The Kenya Film Commission wants production centers or audiovisual as we officially call them, set up in every county, and we already have them in Nyeri, Bomite, Owerri and Osin Geshu counties. ”

He argues that film editors, animators, and storytellers in other parts of the country would not have to travel to Nairobi to complete their productions if they had these hubs containing the necessary software at production centers in their counties.

Outgoing Machakos Governor Alfred Mutua took the film very seriously and created Machakos.

“The cultural departments of Kisumu, Embu, Nyeri, Mombasa, Nakuru, and Osin Gesho prefectures have also helped Kentucky work with people working in the film industry in these areas on art projects,” he said.

Owase hopes that upcoming rulers across the country will consider the importance of people telling their own stories in the film, as this creates cultural understanding.

He also talked about the windfall of revenue potential for the country if Kenya develops a suitable film industry like Nigeria or South Africa or creates a favorable ground for filmmaking by the international production houses in the country.

When a major movie is being shot in Kenya, talented support staff, hotels, transportation, logistics and legal services provided boost the economy and knowledge.

You’ll find up to 400 million Kenyan shillings ($46 million) spent in the country. ”

“We are also thinking of setting up a proper film academy one day, and hopefully the government will allocate money to films that talented filmmakers can easily access,” Awas says.

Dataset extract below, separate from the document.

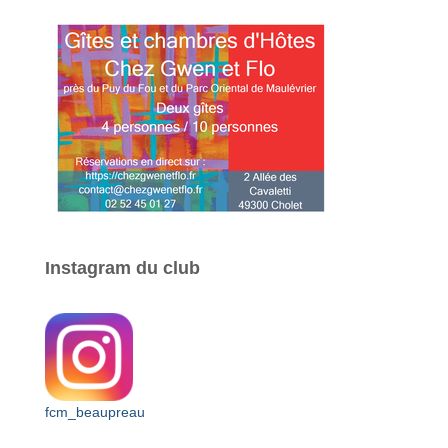
Instagram du club
fcm_beaupreau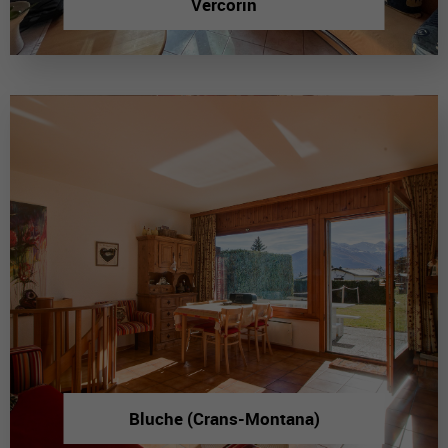
Vercorin
Bluche (Crans-Montana)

Younger Kenyan filmmakers Kristin Savani and Bei Wangondo of Anno One Fine Day Films say such money will brighten up projects like their latest movie SupaStaz which was shown at Prestige Cinema in Nairobi earlier this month, given that it is very difficult to get on any screen movie. Made in Kenya.

Reluctantly, Awasei acknowledges that Kenyan creators have yet to find a single voice with which to approach other institutions and the government to negotiate their share of the resource share.

For example, the Arts Association of Kenya, which was tasked last December with bringing stakeholders in film and other creative sectors together, appears to have disbanded and turned into a training programme.

However, no one ever gave up, KFC still holds workshops jointly with the Kenya Media Council, to train Kenyan journalists on how to write about the film, because all creative work needs publicity.